Yesterday morning before leaving New Orleans, I finished reading Katherine Clark’s novel, The Headmaster’s Darlings, which I enjoyed immensely. I bought the book for two reasons: (1) It was published by the University of South Carolina’s new fiction imprint, Story River Books (whom I dreamed of as a publisher for my novel before they closed their submissions); and (2) Pat Conroy was the editor of this new press, and wrote the Foreword. After Pat’s untimely death in March, I couldn’t help but wonder if his words in this Foreword were the last of his writing to be published. So I feel that I own more than a wonderful new Southern novel, but also a piece of literary history. As Clark says in her Author’s Note and Acknowledgements at the back of the book—which were written before his death:
There are several people responsible for making sure that what I’ve written has a public life. The first is the unbelievable person who got this book into print. His name is Pat Conroy. He read my novel when it was still just a Kinko’s manuscript…. I suspected from having read Pat’s novels many times that he possessed a soul as large and generous as that of my teacher [about whom the novel was written].
I teared up as I read these words on the very last page of the book, in the “About the Author” section:
Clark is currently collaborating with Pat Conroy on his oral biography, also forthcoming from the University of South Carolina Press.
I wonder if they finished the interviews.
Before I share a few thoughts about the book itself, I’ll share some of what might be Pat Conroy’s last published words, from the Foreword:
All cities have their secret venues known only to insiders or the native born.
[Note: This reminds me so much of the opening line in my favorite novel of Pat’s, The Prince of Tides: “Geography is my wound.”]
Every Southern City has its own splendid enclave of privilege where the very rich build their mansions in earthly paradises that block most intrusions from the rowdiness and havoc of the outside world. Katherine Clark grew up in the magical kingdom of Mountain Brook, a forested chapel of ease that looks like God’s own dream of a suburb. It is Alabama’s answer to the Garden District in New Orleans, or Atlanta’s Buckhead or Charleston’s South of Broad.
Having visited all three of those storied neighborhoods recently, I can embrace the sense of place these authors have mastered. Conroy goes on to describe the setting for Clark’s book—a private school, which is blessed with an amazing teacher (and later headmaster) who changes his students’ lives by introducing them to art and culture, makes them look honestly at history, and loves them as they are. His Foreword ends with these words:
Katherine Clark will write her name in the book of great Alabama writers, and she will long be remembered as the creator of Norman Laney, the greatest portrait of an American teacher I have ever read, immortalized, as I believe he richly deserves, by one of his gold girls, one of his darlings. Here’s how good this book is—for the rest of my life I will also be one of Norman Laney’s darlings.
Wow, right?
I’m not going to write an actually review of the book. If you’d like to read one, I recommend Don Noble’s review at Alabama Public Radio and author Patti Callahan Henry’s interview with Katherine Clark in Deep South Magazine. All you need to hear from me is that I’m a slow reader but I finished the book in less than week, most of which time I was in New Orleans, where there were plenty of other things to do! (But since Katherine Clark taught college for thirteen years in New Orleans, I did feel a connection with her while I was there.)

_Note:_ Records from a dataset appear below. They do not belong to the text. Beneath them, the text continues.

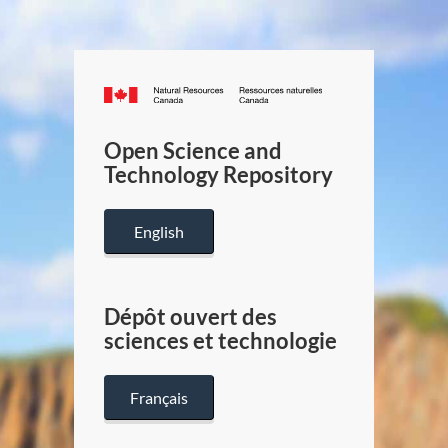
Canada.ca
/
Gouverneme
Open Science and
du
Technology Repository
Canada
English
Dépôt ouvert des
sciences et technologie
Français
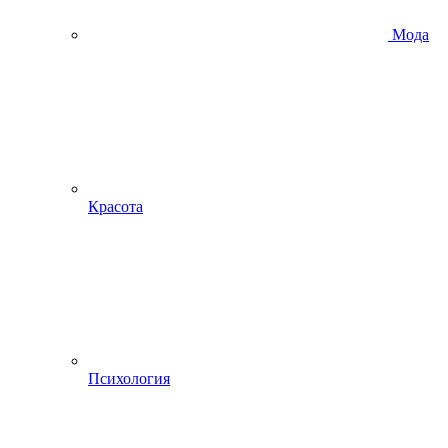
Мода
Красота
Психология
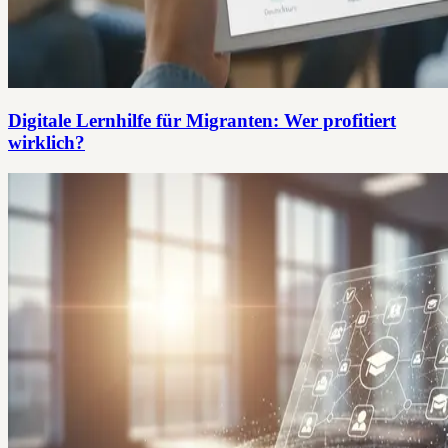
Digitale Lernhilfe für Migranten: Wer profitiert
wirklich?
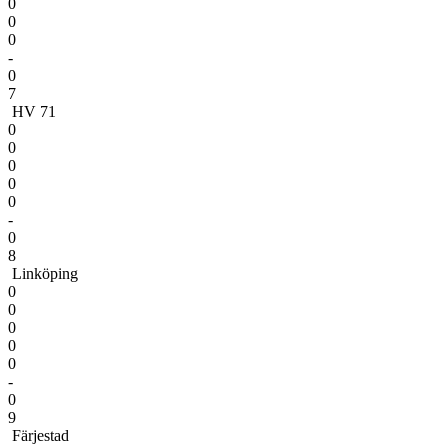
0
0
0
-
0
7
HV 71
0
0
0
0
0
-
0
8
Linköping
0
0
0
0
0
-
0
9
Färjestad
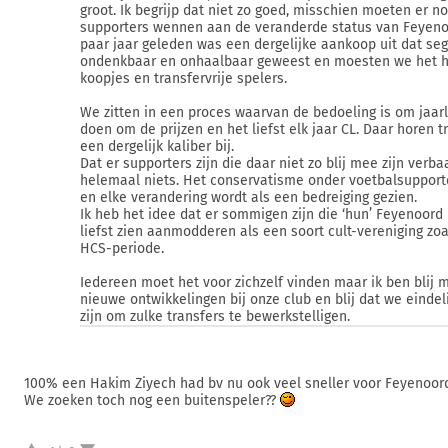
groot. Ik begrijp dat niet zo goed, misschien moeten er no
supporters wennen aan de veranderde status van Feyeno
paar jaar geleden was een dergelijke aankoop uit dat se
ondenkbaar en onhaalbaar geweest en moesten we het 
koopjes en transfervrije spelers.
We zitten in een proces waarvan de bedoeling is om jaarl
doen om de prijzen en het liefst elk jaar CL. Daar horen t
een dergelijk kaliber bij.
Dat er supporters zijn die daar niet zo blij mee zijn verba
helemaal niets. Het conservatisme onder voetbalsupporte
en elke verandering wordt als een bedreiging gezien.
Ik heb het idee dat er sommigen zijn die ‘hun’ Feyenoord
liefst zien aanmodderen als een soort cult-vereniging zoa
HCS-periode.
Iedereen moet het voor zichzelf vinden maar ik ben blij 
nieuwe ontwikkelingen bij onze club en blij dat we eindeli
zijn om zulke transfers te bewerkstelligen.
100% een Hakim Ziyech had bv nu ook veel sneller voor Feyenoor
We zoeken toch nog een buitenspeler??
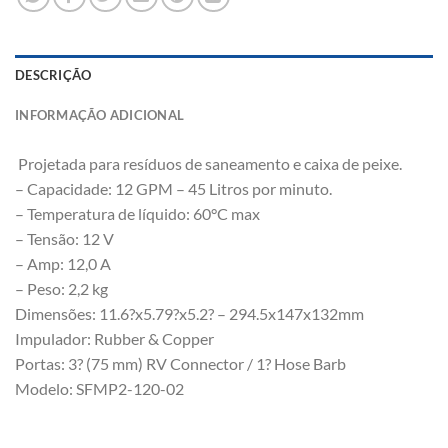
DESCRIÇÃO
INFORMAÇÃO ADICIONAL
Projetada para resíduos de saneamento e caixa de peixe.
– Capacidade: 12 GPM – 45 Litros por minuto.
– Temperatura de líquido: 60°C max
– Tensão: 12 V
– Amp: 12,0 A
– Peso: 2,2 kg
Dimensões: 11.6?x5.79?x5.2? – 294.5x147x132mm
Impulador: Rubber & Copper
Portas: 3? (75 mm) RV Connector / 1? Hose Barb
Modelo: SFMP2-120-02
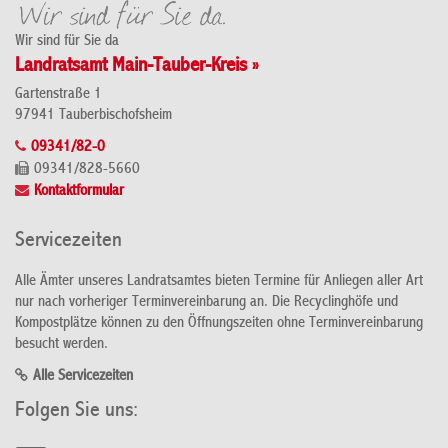
Wir sind für Sie da
Landratsamt Main-Tauber-Kreis »
Gartenstraße 1
97941 Tauberbischofsheim
09341/82-0
09341/828-5660
Kontaktformular
Servicezeiten
Alle Ämter unseres Landratsamtes bieten Termine für Anliegen aller Art
nur nach vorheriger Terminvereinbarung an. Die Recyclinghöfe und
Kompostplätze können zu den Öffnungszeiten ohne Terminvereinbarung
besucht werden.
Alle Servicezeiten
Folgen Sie uns:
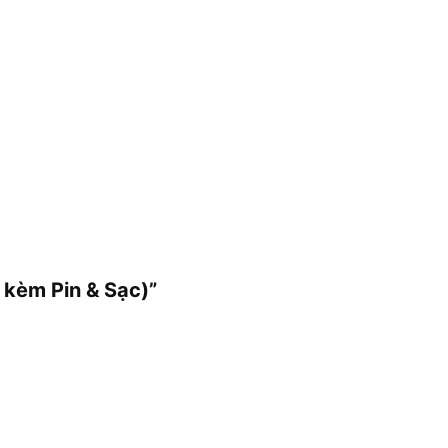
 kèm Pin & Sạc)”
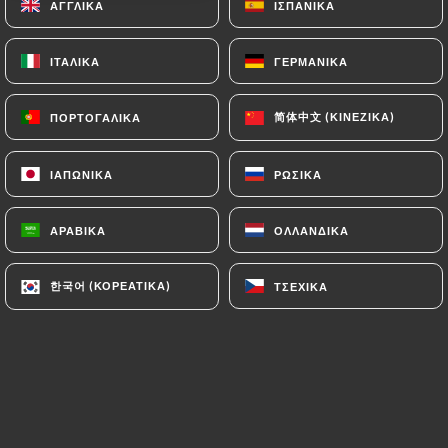
ΑΓΓΛΙΚΆ
ΑΓΓΛΙΚΆ
ΙΣΠΑΝΙΚΆ
ΙΣΠΑΝΙΚΆ
ΙΤΑΛΙΚΆ
ΙΤΑΛΙΚΆ
ΓΕΡΜΑΝΙΚΆ
ΓΕΡΜΑΝΙΚΆ
DESSERTS
简体中文 (ΚΙΝΈΖΙΚΑ)
简体中文 (ΚΙΝΈΖΙΚΑ)
ΠΟΡΤΟΓΑΛΙΚΆ
ΠΟΡΤΟΓΑΛΙΚΆ
Tiramisu
Fait maison
ΙΑΠΩΝΙΚΆ
ΙΑΠΩΝΙΚΆ
ΡΩΣΙΚΆ
ΡΩΣΙΚΆ
5.00€
ΑΡΑΒΙΚΆ
ΑΡΑΒΙΚΆ
ΟΛΛΑΝΔΙΚΆ
ΟΛΛΑΝΔΙΚΆ
Mousse au chocolat
5.00€
한국어 (ΚΟΡΕΆΤΙΚΑ)
한국어 (ΚΟΡΕΆΤΙΚΑ)
ΤΣΈΧΙΚΑ
ΤΣΈΧΙΚΑ
Crème brûlée
7.00€
Café gourmand
10.00€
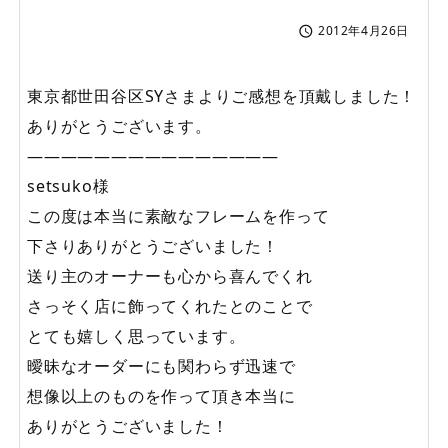
2012年4月26日

東京都世田谷区SYさまよりご感想を頂戴しました！
ありがとうございます。
———————————————
setsuko様
この度は本当に素敵なフレームを作って
下さりありがとうございました！
送り主のオーナーも心から喜んでくれ
さっそく店に飾ってくれたとのことで
とても嬉しく思っています。
曖昧なオーダーにも関わらず迅速で
想像以上のものを作って頂き本当に
ありがとうございました！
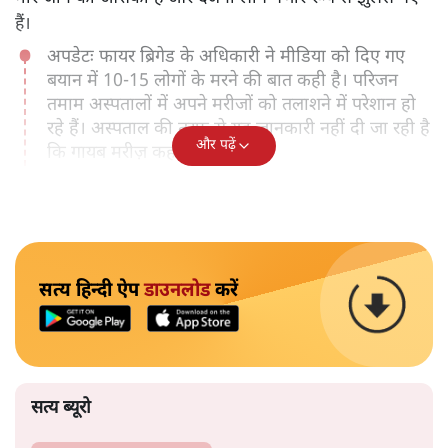
हैं।
अपडेटः फायर ब्रिगेड के अधिकारी ने मीडिया को दिए गए
बयान में 10-15 लोगों के मरने की बात कही है। परिजन
तमाम अस्पतालों में अपने मरीजों को तलाशने में परेशान हो
रहे हैं। अस्पताल की तरफ से यह जानकारी नहीं दी जा रही है
और पढ़ें
कि गायब मरीज़ कहां हैं।
सत्य हिन्दी ऐप
डाउनलोड
करें
सत्य ब्यूरो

Clark’s voice, as well as her finely tuned sense of place, reminded me of Kathryn Stockett’s The Help. Because The Help was written about my hometown (Jackson, Mississippi) I could identify closely with much of the setting and the story. I’ve only visited the Birmingham area briefly once or twice, so the Mountain Brook society wasn’t familiar to me before reading the book. But by the end of the last chapter, I felt I had lived there. The setting becomes another character, as equally delicious as headmaster Norman Laney and each of his “darlings” and their parents.
I’m hooked now. Looking forward to reading Clark’s next novel in the Mountain Brook Series, All the Govenor’s Men, and its sequel, The Harvard Bride. Kudos to the University of South Carolina Press for these new offerings of Southern literary.